Recently, I ran into this out of resource error when I try to call my kernel for initializing a 2D random number generators. The kernel function is quite simple and straightforward, it is shown below:
__global__ void
kernel_setup_randstates_2d(curandState * states, // output:the array of all the random states
int w, int h, // input: the width, height of the 2D field
const unsigned long long & seed // input: the seed
)
{
int i = blockDim.y*blockIdx.y + threadIdx.y;
int j = blockDim.x*blockIdx.x + threadIdx.x;
if (i < h && j < w)
{
int id = i*w + j; // the ID of the element
// Each thread gets same seed, a different sequence number, no offset
curand_init(seed, id, 0, &states[id]);
}
}
The ptxas info for both the debug and release build are:
debug (maxrregcount = 0):
1> ptxas info : Compiling entry function ‘_Z26kernel_setup_randstates_2dP17curandStateXORWOWiiy’ for ‘sm_61’
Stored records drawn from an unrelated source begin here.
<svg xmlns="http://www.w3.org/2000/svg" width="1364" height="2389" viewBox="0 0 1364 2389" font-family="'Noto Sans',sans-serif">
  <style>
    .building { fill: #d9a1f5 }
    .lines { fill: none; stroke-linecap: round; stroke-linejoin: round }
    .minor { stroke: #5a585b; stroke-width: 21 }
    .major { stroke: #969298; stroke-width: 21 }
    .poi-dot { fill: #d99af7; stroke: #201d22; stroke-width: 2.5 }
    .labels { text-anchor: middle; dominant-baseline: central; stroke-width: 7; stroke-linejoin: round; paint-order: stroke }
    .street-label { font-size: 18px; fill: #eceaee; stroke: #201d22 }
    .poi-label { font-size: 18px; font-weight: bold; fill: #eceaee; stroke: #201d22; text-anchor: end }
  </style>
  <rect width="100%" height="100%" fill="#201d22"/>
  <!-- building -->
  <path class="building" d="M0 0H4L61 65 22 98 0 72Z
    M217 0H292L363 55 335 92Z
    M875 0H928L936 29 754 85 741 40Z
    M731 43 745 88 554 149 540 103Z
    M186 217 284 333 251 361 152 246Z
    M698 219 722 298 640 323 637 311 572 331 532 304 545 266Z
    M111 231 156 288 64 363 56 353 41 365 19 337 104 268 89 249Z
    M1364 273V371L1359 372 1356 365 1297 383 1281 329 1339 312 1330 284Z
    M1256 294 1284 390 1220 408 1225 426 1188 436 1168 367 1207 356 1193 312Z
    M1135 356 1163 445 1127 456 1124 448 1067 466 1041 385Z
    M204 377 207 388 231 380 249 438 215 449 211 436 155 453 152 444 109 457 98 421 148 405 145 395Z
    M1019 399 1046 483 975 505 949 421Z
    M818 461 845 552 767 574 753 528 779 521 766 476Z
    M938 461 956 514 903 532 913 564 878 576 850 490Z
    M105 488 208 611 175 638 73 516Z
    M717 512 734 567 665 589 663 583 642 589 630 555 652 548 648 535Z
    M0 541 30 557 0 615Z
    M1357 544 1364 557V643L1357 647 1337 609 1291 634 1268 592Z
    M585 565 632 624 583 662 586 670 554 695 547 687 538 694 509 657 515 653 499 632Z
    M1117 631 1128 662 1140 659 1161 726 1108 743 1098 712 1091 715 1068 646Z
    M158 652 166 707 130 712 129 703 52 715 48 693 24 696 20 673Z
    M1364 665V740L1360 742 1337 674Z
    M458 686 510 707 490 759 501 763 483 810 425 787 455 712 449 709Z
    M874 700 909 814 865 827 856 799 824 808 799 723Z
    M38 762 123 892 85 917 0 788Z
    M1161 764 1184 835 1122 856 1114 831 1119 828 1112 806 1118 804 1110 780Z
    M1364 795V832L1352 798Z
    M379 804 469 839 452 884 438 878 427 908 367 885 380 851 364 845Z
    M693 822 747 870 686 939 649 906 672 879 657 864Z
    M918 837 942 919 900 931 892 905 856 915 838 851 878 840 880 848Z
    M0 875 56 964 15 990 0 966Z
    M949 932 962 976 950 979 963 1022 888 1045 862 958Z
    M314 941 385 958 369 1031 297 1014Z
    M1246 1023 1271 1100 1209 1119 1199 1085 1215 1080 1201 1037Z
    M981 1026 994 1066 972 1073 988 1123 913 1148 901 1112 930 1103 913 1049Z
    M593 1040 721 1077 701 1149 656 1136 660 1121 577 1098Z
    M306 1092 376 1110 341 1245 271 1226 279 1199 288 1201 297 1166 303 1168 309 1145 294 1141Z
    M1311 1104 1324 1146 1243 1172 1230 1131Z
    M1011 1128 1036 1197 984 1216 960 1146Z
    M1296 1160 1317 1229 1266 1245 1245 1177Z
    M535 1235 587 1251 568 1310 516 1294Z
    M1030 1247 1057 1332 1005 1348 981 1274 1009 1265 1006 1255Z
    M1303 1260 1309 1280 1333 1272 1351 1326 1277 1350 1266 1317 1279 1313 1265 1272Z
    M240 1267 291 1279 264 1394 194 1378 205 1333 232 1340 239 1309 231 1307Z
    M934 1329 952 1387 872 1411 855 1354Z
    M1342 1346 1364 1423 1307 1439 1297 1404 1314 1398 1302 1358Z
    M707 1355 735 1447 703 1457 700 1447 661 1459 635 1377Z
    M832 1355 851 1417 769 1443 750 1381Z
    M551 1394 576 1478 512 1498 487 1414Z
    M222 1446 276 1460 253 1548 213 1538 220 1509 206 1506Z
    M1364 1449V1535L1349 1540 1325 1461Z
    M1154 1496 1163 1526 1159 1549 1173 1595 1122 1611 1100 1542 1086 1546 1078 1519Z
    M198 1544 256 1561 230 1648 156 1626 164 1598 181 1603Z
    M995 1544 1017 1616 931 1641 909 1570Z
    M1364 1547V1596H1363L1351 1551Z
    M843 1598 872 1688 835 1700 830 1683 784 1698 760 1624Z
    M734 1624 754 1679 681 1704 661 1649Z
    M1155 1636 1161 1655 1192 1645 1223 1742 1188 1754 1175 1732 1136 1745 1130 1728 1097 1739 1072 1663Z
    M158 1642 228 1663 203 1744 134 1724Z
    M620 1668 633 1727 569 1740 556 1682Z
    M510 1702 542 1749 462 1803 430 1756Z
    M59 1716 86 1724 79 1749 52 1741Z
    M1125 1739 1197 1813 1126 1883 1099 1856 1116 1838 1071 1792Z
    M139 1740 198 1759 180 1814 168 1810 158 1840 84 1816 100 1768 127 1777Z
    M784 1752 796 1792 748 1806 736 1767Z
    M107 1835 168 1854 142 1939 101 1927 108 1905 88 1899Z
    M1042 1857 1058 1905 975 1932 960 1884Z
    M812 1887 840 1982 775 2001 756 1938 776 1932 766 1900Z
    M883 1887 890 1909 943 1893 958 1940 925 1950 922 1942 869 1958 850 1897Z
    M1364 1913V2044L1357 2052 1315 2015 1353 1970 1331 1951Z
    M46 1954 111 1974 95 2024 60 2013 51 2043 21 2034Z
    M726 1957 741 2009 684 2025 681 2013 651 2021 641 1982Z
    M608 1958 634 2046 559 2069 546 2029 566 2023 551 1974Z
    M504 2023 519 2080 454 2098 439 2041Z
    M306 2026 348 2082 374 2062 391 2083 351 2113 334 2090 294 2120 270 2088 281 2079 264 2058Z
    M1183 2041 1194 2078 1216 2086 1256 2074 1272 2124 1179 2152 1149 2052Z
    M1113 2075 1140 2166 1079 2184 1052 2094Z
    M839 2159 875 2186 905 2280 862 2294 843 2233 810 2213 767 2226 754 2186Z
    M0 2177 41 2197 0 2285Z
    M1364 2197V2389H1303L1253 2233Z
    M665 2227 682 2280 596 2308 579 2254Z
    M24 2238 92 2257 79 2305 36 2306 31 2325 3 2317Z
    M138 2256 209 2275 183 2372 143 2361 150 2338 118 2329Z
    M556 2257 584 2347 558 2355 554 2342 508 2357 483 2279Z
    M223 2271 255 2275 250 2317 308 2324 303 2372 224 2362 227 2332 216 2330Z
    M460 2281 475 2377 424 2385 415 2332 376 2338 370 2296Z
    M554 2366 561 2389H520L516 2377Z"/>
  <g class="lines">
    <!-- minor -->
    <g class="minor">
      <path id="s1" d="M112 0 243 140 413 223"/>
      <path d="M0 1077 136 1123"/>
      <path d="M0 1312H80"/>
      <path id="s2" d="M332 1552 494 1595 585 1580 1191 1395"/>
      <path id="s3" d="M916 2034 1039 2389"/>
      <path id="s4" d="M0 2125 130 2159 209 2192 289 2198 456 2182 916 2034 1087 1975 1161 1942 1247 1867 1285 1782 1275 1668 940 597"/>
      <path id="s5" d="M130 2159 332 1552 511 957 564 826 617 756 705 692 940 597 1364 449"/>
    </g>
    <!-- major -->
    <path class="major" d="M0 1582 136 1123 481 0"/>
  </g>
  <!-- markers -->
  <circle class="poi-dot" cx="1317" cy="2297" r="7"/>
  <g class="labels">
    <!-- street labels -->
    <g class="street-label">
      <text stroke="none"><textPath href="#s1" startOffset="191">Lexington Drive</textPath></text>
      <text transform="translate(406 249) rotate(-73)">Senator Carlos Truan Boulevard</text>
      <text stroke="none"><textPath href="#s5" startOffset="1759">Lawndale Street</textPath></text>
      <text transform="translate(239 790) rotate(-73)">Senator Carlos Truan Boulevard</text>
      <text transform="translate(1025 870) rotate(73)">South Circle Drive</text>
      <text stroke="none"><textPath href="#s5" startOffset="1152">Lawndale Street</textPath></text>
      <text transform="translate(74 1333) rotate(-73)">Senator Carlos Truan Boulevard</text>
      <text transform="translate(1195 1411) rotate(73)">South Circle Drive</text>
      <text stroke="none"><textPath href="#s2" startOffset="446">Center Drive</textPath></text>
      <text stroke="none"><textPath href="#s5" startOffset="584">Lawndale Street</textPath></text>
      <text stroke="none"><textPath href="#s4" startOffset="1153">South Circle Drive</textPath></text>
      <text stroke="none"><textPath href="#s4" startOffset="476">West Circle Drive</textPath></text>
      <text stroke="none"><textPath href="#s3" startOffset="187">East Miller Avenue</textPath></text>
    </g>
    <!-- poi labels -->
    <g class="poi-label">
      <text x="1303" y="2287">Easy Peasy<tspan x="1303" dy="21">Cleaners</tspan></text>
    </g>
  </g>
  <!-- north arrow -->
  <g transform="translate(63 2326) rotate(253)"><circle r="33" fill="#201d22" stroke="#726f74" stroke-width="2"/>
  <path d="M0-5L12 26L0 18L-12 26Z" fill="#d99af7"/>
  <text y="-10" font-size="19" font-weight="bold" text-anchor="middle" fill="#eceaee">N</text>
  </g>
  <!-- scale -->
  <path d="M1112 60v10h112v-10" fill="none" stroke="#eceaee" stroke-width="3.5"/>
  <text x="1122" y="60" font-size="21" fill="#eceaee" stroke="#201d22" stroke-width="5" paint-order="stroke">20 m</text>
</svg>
1> ptxas info : Function properties for _Z26kernel_setup_randstates_2dP17curandStateXORWOWiiy
1> 6488 bytes stack frame, 0 bytes spill stores, 0 bytes spill loads
1> ptxas info : Used 105 registers, 6488 bytes cumulative stack size, 344 bytes cmem[0]
release (maxrregcount = 0):
1> ptxas info : Compiling entry function ‘_Z26kernel_setup_randstates_2dP17curandStateXORWOWiiy’ for ‘sm_61’
1> ptxas info : Function properties for _Z26kernel_setup_randstates_2dP17curandStateXORWOWiiy
1> 6440 bytes stack frame, 0 bytes spill stores, 0 bytes spill loads
1> ptxas info : Used 32 registers, 344 bytes cmem[0], 4 bytes cmem[2]
And my OS is windows 10 64-bit, my GPU is a desktop GTX 1050Ti.
The thread block size I used is 1024 with dim(32, 32, 1), I can totally understand why the out of resource error occur in debug build, since the maximum registers per block limit is 64K, which means I can apply at most 64 registers in the kernel given the block size is 1024, and the kernel actually applied 105 registers instead.
Which confuses me is how come the out of resource error still occur in release build, even if the register usage is only 32?
The other thing is the high usage of stack frame, why can a simple function like this take up so many bytes of stack frame?
Actually I have already found the cure to this error, is by setting -maxrregcount to a nonzero number, it works, but I just want to know why.